**Recorded information**

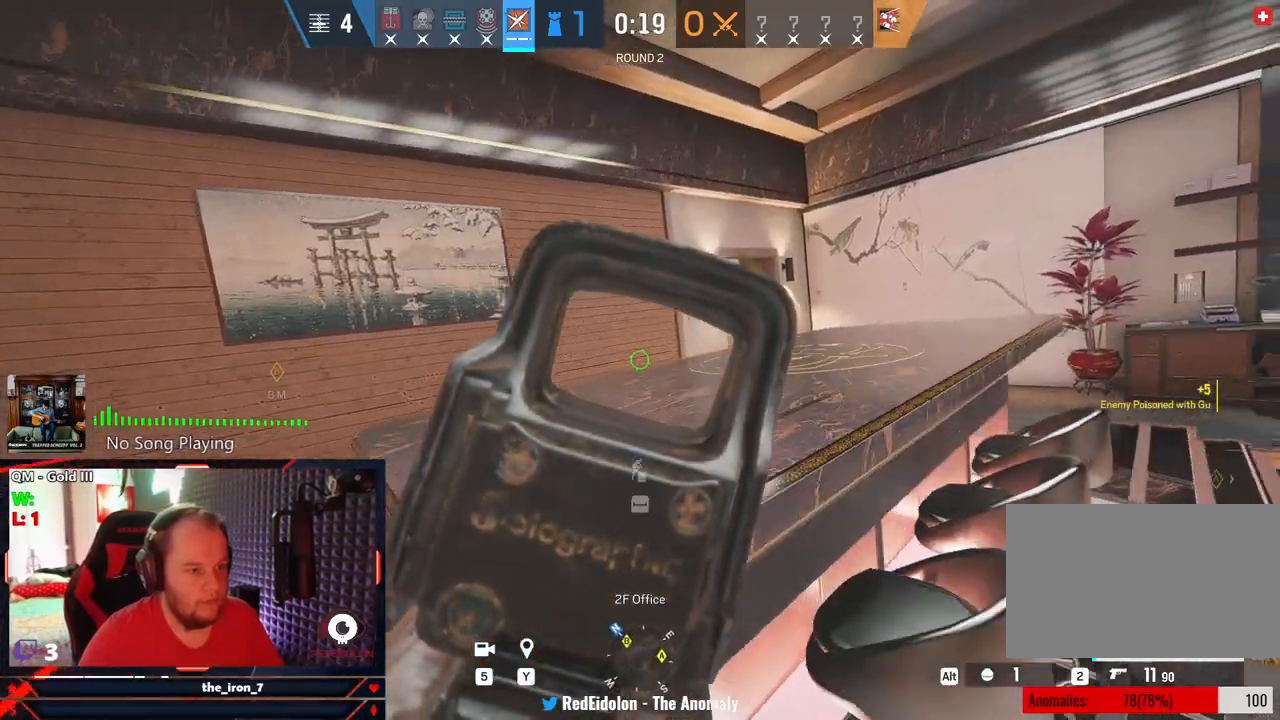
{"keys": ["d", "e", "w"], "mouse": ["right"], "mouse_move": "still", "events": [[354, "w", "down"]]}
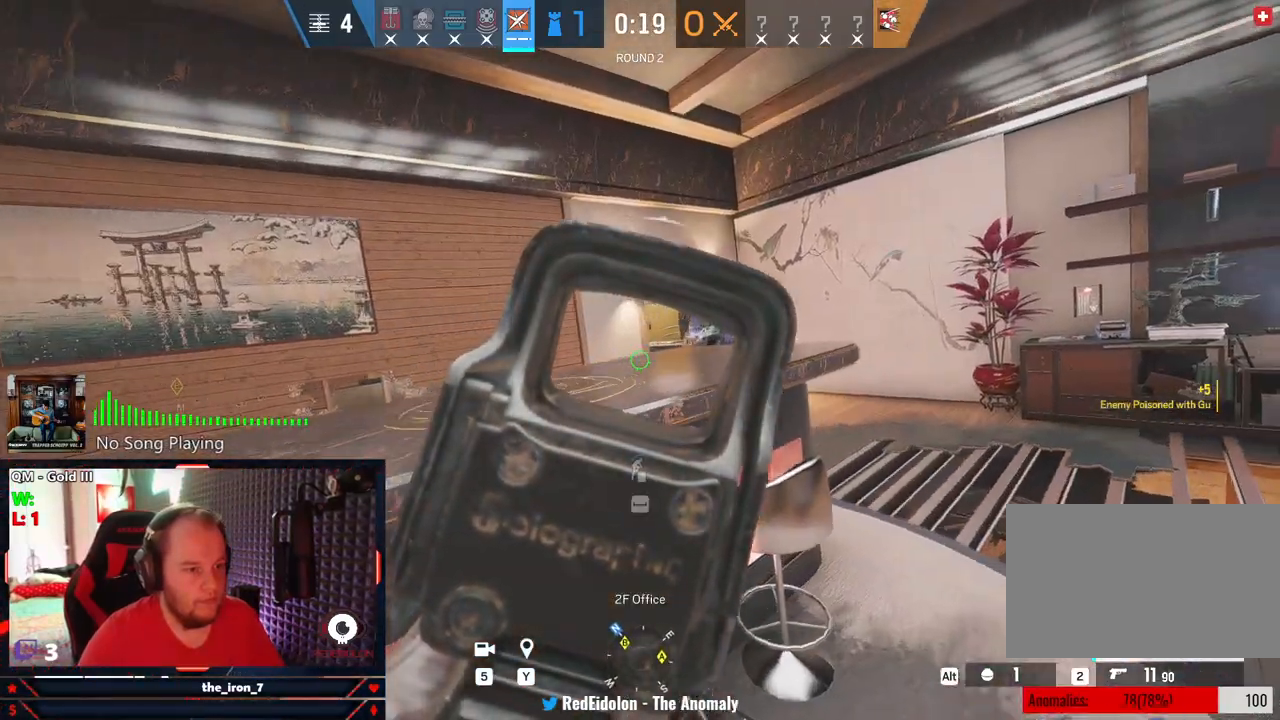
{"keys": ["d", "e"], "mouse": ["left", "right"], "mouse_move": "left", "events": [[125, "mouse_left", "down"], [354, "w", "up"]]}
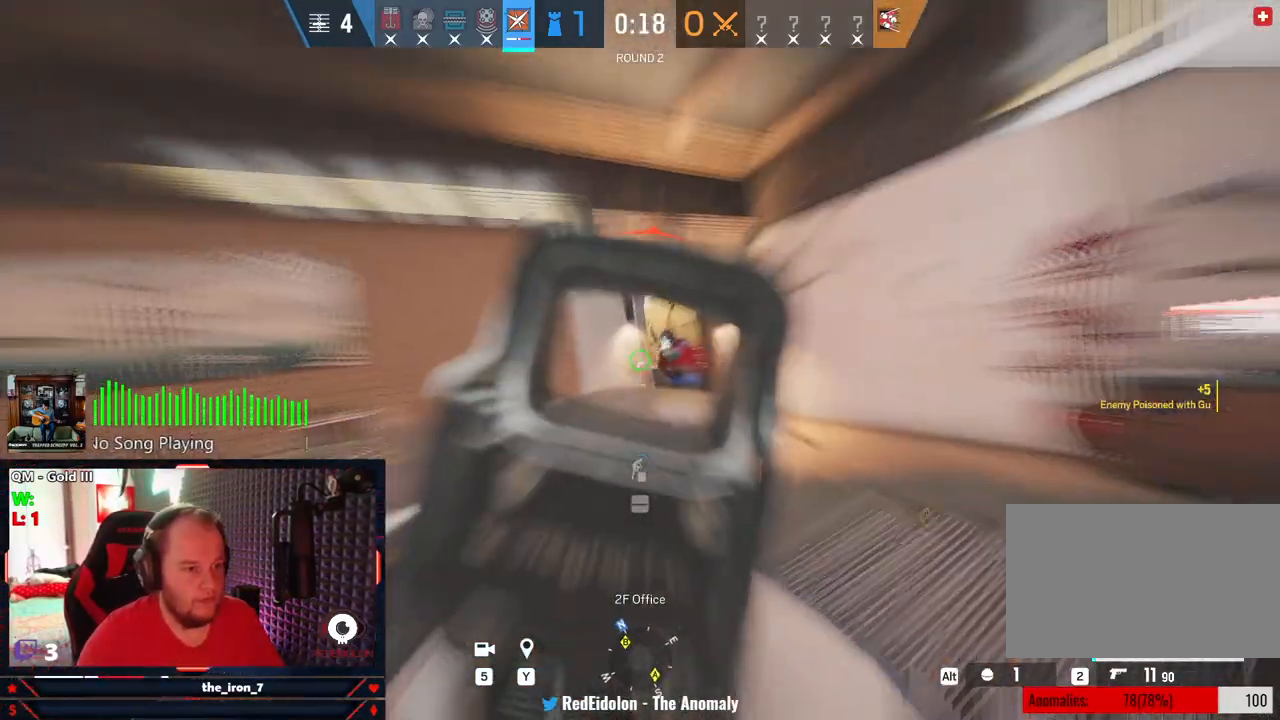
{"keys": ["d", "e"], "mouse": ["left", "right"], "mouse_move": "still", "events": []}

**Work instructions**
All lines above with "left" in them should be returned.

**Answer section**
{"keys": ["d", "e"], "mouse": ["left", "right"], "mouse_move": "left", "events": [[125, "mouse_left", "down"], [354, "w", "up"]]}
{"keys": ["d", "e"], "mouse": ["left", "right"], "mouse_move": "still", "events": []}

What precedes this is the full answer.